What I find most interesting is the stories of the people, the ones who were taken away in the middle of the night and never seen again, the buildings full of paperwork documenting pretty much what everyone ate for breakfast in order to tell whether they were a traitor or not.  And mostly, how did everyone live after it was over.  I think the reconstruction of societies is just as interesting and important as their destruction.

Returning to the centre of town the girls decided they may be able to fit in a little more shopping, luckily I had to go to the bus station to see if I could get a ticket to Vienna and so got to opt out gracefully. 

I got a ticket and the girls showed me one of the items they got.  4 words... ‘Super Push-Up Bra’.  Girls, I just want to say that at first I laughed, but I think I’m converted. As someone for whom even wearing a bra at all has never been imperative, this bra makes you want to wear it. Amazing. There is a lot more to the story of the infamous Super Bra that has continued for days now, but we’ve all decided that it’s probably not necessary to share.

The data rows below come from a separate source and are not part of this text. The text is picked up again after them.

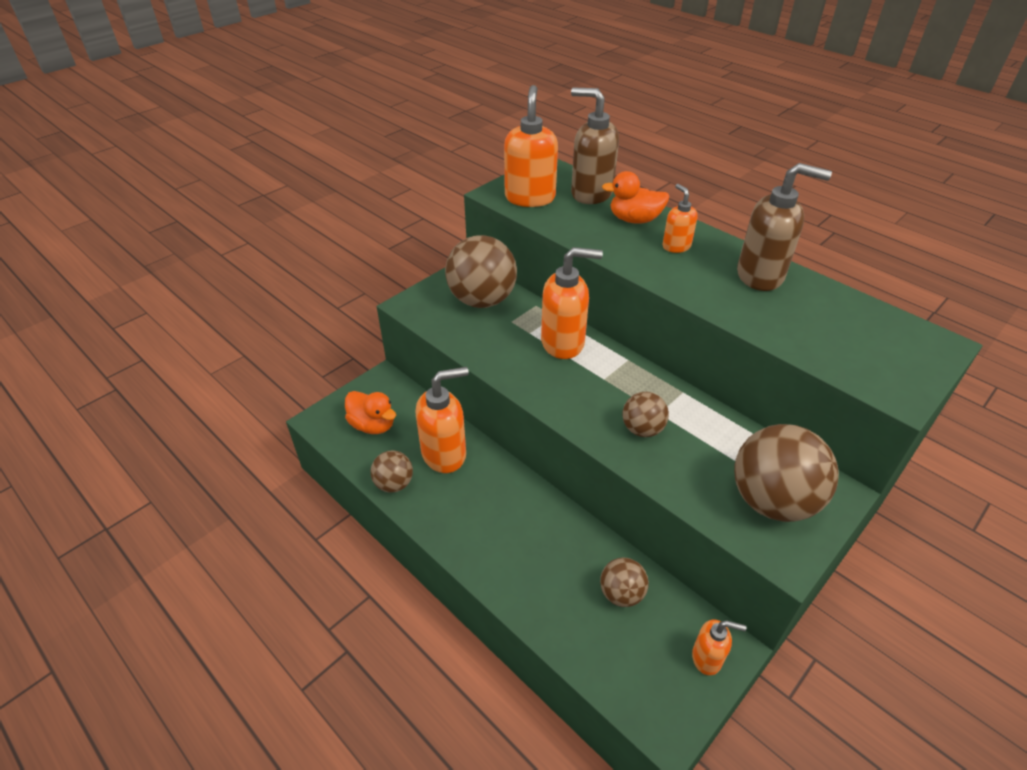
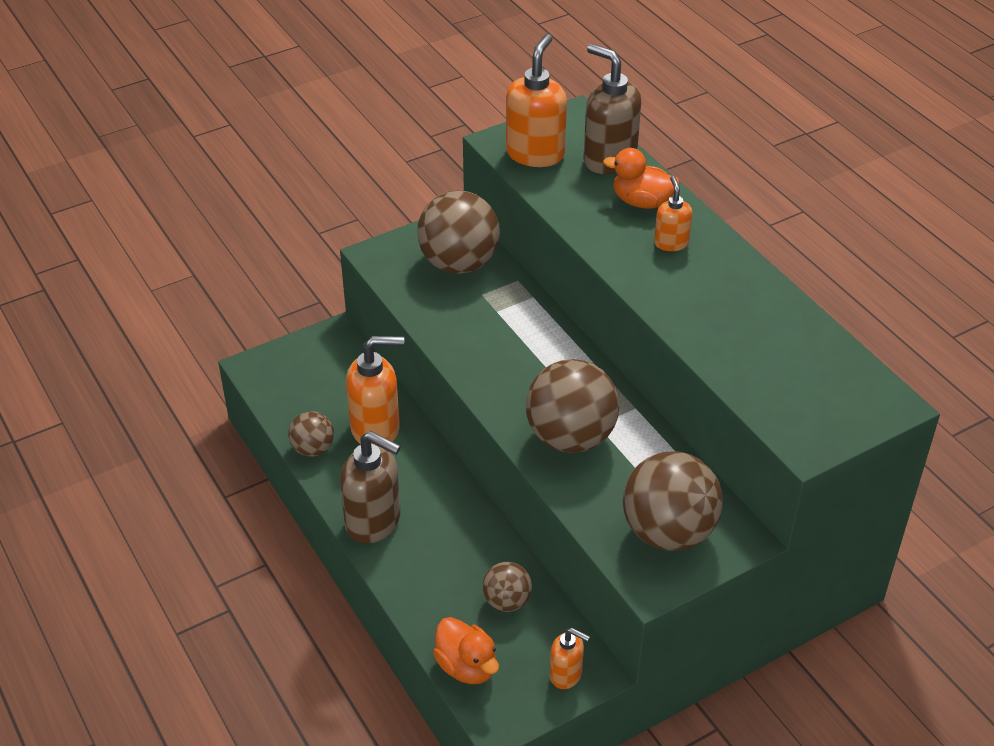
camera: 15 degrees right, 0 degrees up
orange duck [345,391,396,434] -> orange duck moved to [433,617,499,684]
orange soap dispenser [541,247,603,359] -> none
brown ball [622,392,669,437] -> brown ball [526,359,619,453], size x1.89
brown soap dispenser [737,163,832,291] -> brown soap dispenser moved to [340,431,401,544]

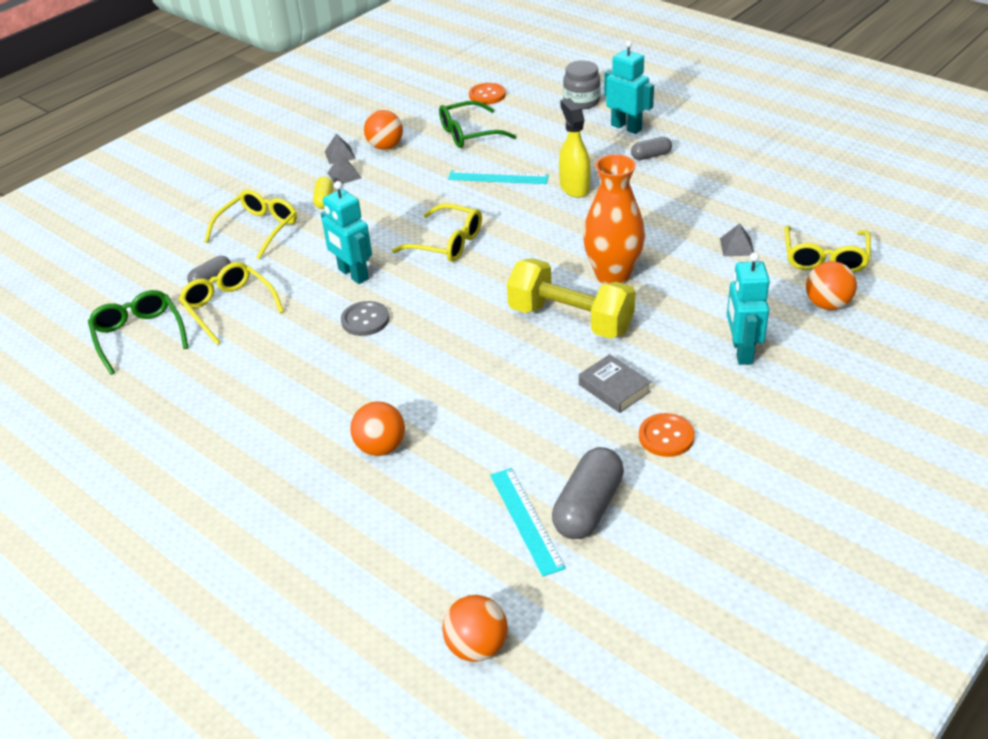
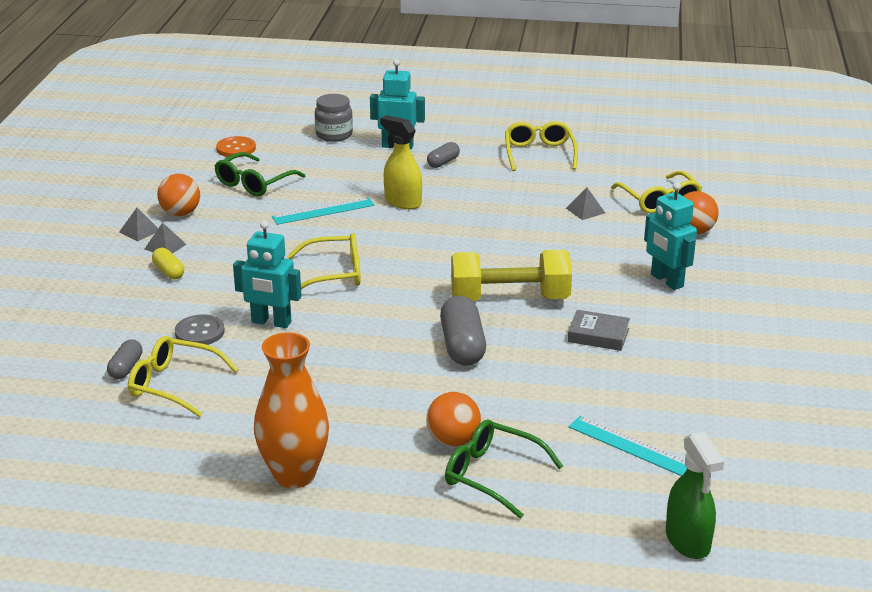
camera: 35 degrees left, 10 degrees down
green glasses [88,290,189,375] -> green glasses moved to [445,419,563,519]
yellow glasses [204,189,297,259] -> yellow glasses moved to [505,121,578,171]
grey button [341,301,389,336] -> grey button moved to [175,314,225,345]
orange ball [442,595,508,662] -> green spray bottle [666,431,724,559]
grey capsule [552,447,624,539] -> grey capsule moved to [440,296,486,366]
orange vase [583,154,645,284] -> orange vase moved to [254,332,329,488]
orange button [639,413,695,457] -> none

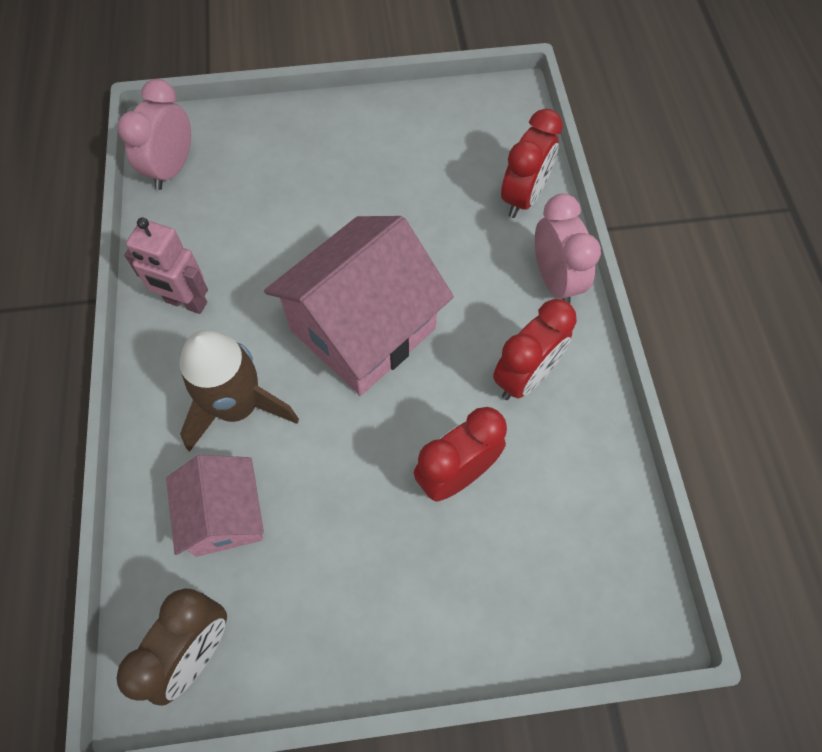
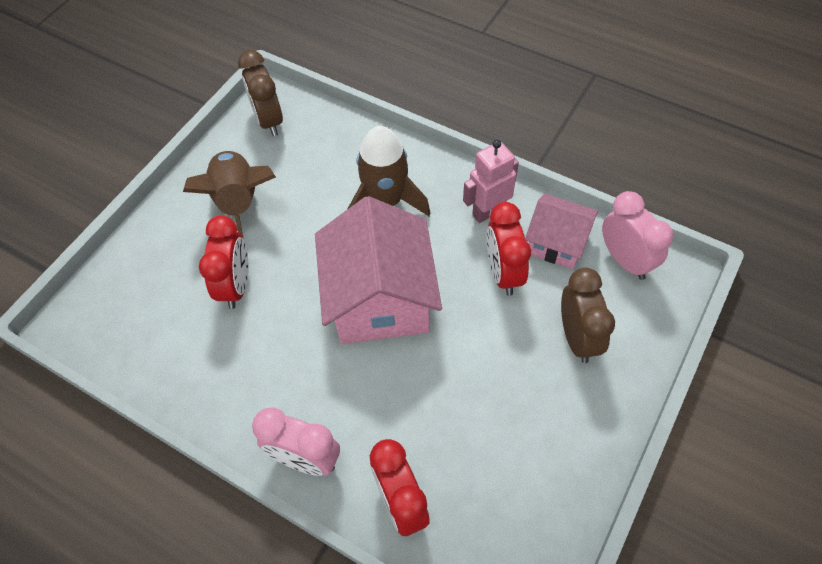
camera: 130 degrees right, 5 degrees down
pink house [166,455,264,557] -> pink house moved to [525,194,598,269]
red clock [493,299,577,400] -> red clock moved to [487,202,531,296]
none -> brown rocket [183,151,276,239]
none -> brown clock [561,268,615,363]

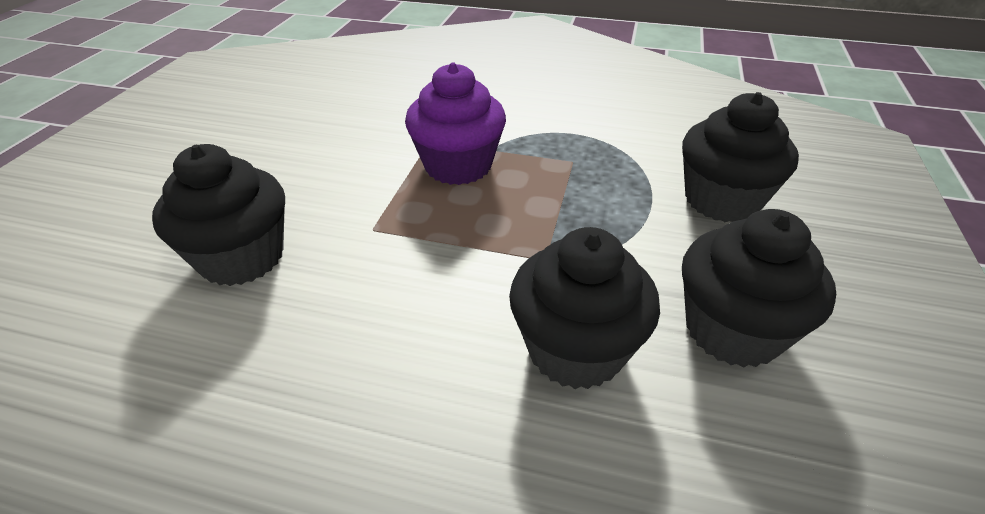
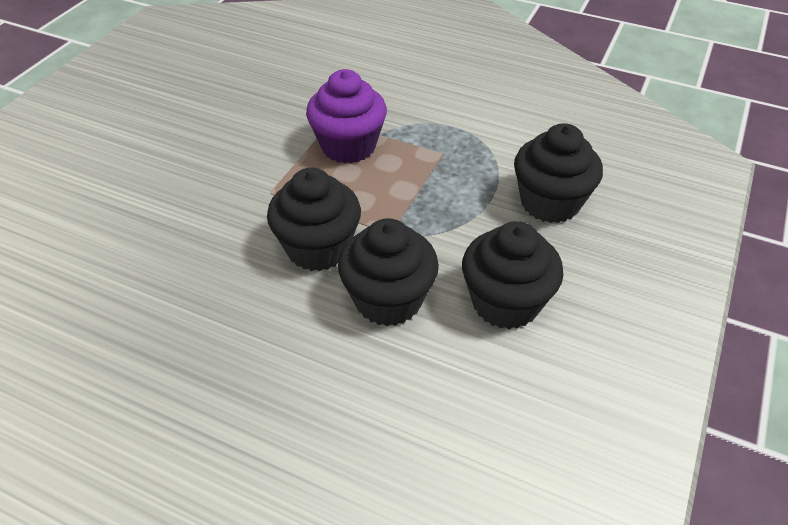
camera: 10 degrees right, 5 degrees up
black cupcake [152,144,285,286] -> black cupcake moved to [267,168,361,271]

I bought another book called ‘Eat Pray Love’ and if you’ve ever felt a little lost in the world or in love, this book maybe puts down on paper some of the things that you’re feeling, it’s not soppy or self-help like, it’s just someone else’s story that I think many people might find similarities and a connection to.  It’s also just easy to read which is what I felt like, Salman Rushdie was making me a little dizzy. 

That night we ate dinner on the river and took in our last night of Prague, an inviting and beautiful city.  



Getting ready for bed, we had to help a fellow Aussie who’d obviously had a very big night and was now spending the rest of it in the only toilet on the floor.  

To Tucky’s distress, she has become a snorer, something she is very upset about.  Personally I think it’s pretty funny especially as she has given both of us express permission to throw at her whatever object is closest to us.  I had the opportunity that night, but seeing as the closest thing to me was two bottles of full beer from the bunker tour, I decided to be a good friend and give her a gentle shake instead.